§ **Description of the task**: Find every line of the data that contains the string "source" and copy each of those lines in full. Matching is case-sensitive.

§ **Given records**:

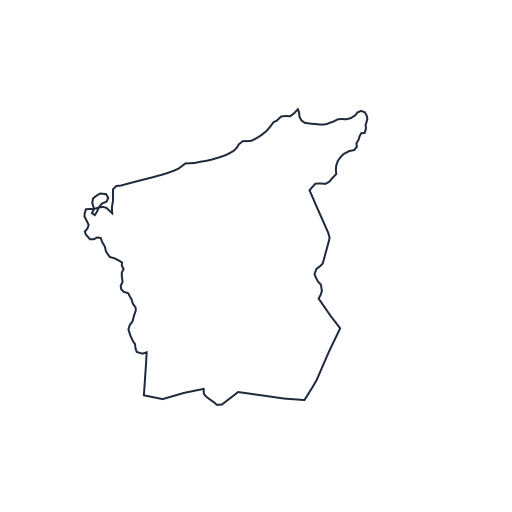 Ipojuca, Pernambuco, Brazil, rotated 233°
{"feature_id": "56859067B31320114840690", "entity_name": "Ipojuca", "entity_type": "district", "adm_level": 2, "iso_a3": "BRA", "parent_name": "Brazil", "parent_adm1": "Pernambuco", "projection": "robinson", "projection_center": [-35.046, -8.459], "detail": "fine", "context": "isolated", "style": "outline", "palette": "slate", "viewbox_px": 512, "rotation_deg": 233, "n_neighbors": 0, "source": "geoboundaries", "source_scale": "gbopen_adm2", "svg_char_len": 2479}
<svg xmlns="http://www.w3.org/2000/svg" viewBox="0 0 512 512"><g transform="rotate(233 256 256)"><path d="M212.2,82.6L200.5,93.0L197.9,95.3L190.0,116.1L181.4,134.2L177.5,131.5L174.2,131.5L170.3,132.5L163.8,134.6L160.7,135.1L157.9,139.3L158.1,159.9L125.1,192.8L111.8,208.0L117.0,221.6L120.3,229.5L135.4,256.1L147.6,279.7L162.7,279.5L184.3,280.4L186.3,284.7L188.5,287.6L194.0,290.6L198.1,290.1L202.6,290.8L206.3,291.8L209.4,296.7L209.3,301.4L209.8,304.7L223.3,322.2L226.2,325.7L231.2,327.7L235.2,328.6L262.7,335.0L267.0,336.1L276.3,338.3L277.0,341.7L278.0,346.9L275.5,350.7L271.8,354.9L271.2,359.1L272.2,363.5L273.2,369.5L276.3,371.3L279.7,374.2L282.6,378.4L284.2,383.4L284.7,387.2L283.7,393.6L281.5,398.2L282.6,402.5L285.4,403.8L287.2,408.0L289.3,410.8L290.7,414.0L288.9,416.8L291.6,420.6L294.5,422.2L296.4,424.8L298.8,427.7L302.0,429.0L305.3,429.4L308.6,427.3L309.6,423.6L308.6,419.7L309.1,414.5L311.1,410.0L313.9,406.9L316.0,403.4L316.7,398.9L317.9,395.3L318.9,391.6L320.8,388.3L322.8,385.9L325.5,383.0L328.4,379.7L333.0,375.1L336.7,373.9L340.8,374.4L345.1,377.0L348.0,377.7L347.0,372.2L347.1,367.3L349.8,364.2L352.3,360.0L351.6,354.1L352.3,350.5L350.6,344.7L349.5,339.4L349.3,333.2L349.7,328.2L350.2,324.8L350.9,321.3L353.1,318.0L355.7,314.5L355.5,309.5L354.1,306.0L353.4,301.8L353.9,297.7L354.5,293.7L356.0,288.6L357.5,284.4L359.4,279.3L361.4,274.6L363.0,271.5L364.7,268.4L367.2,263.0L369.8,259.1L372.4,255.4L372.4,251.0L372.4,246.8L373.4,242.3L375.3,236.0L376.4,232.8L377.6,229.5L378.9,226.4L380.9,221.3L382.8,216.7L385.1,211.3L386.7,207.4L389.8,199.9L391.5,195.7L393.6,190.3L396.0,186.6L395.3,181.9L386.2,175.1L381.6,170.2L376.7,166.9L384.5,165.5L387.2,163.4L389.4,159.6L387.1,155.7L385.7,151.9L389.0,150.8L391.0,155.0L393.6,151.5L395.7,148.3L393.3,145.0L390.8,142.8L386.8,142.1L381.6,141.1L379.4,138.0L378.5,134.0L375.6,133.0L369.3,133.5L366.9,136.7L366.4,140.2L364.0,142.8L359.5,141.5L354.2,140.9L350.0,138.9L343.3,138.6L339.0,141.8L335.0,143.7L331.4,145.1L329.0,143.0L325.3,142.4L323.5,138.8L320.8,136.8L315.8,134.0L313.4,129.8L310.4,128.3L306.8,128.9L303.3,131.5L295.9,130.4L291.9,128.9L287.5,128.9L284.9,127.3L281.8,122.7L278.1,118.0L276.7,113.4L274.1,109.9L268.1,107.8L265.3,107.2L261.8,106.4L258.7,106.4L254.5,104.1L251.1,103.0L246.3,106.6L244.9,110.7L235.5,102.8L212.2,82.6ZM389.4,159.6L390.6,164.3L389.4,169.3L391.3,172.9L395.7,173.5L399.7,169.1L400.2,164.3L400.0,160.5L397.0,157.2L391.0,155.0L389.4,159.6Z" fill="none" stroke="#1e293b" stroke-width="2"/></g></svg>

* * *

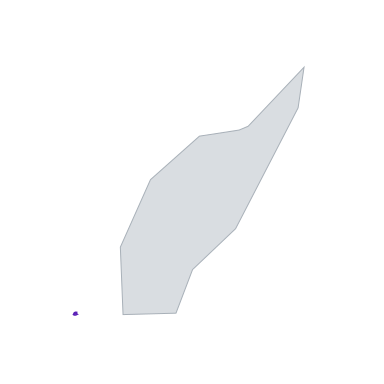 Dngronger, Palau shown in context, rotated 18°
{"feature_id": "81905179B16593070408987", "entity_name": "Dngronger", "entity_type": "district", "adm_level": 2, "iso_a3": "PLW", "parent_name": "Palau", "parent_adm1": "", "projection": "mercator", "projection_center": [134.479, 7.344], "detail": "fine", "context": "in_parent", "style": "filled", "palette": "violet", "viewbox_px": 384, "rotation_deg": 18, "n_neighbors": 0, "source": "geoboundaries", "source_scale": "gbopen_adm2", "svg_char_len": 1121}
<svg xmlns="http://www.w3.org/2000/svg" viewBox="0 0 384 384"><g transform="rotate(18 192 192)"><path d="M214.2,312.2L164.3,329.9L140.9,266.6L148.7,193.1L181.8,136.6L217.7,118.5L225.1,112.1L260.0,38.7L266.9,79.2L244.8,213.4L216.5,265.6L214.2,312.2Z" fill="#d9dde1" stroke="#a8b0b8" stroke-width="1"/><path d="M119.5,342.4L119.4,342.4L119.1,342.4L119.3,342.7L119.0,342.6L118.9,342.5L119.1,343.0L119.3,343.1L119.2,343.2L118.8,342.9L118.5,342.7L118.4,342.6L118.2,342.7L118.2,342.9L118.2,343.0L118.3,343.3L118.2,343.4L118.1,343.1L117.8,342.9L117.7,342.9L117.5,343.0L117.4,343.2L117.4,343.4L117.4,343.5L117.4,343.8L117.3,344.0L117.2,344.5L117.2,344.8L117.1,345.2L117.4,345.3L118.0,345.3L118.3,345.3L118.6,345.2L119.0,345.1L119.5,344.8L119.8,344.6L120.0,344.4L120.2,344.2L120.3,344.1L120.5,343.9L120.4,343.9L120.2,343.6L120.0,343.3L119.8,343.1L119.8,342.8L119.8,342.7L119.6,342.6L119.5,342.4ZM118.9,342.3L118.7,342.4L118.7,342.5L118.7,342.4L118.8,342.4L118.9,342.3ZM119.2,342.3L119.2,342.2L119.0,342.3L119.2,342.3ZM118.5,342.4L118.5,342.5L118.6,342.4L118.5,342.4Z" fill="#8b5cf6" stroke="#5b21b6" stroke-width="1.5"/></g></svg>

§ **Task answer**:
{"feature_id": "56859067B31320114840690", "entity_name": "Ipojuca", "entity_type": "district", "adm_level": 2, "iso_a3": "BRA", "parent_name": "Brazil", "parent_adm1": "Pernambuco", "projection": "robinson", "projection_center": [-35.046, -8.459], "detail": "fine", "context": "isolated", "style": "outline", "palette": "slate", "viewbox_px": 512, "rotation_deg": 233, "n_neighbors": 0, "source": "geoboundaries", "source_scale": "gbopen_adm2", "svg_char_len": 2479}
{"feature_id": "81905179B16593070408987", "entity_name": "Dngronger", "entity_type": "district", "adm_level": 2, "iso_a3": "PLW", "parent_name": "Palau", "parent_adm1": "", "projection": "mercator", "projection_center": [134.479, 7.344], "detail": "fine", "context": "in_parent", "style": "filled", "palette": "violet", "viewbox_px": 384, "rotation_deg": 18, "n_neighbors": 0, "source": "geoboundaries", "source_scale": "gbopen_adm2", "svg_char_len": 1121}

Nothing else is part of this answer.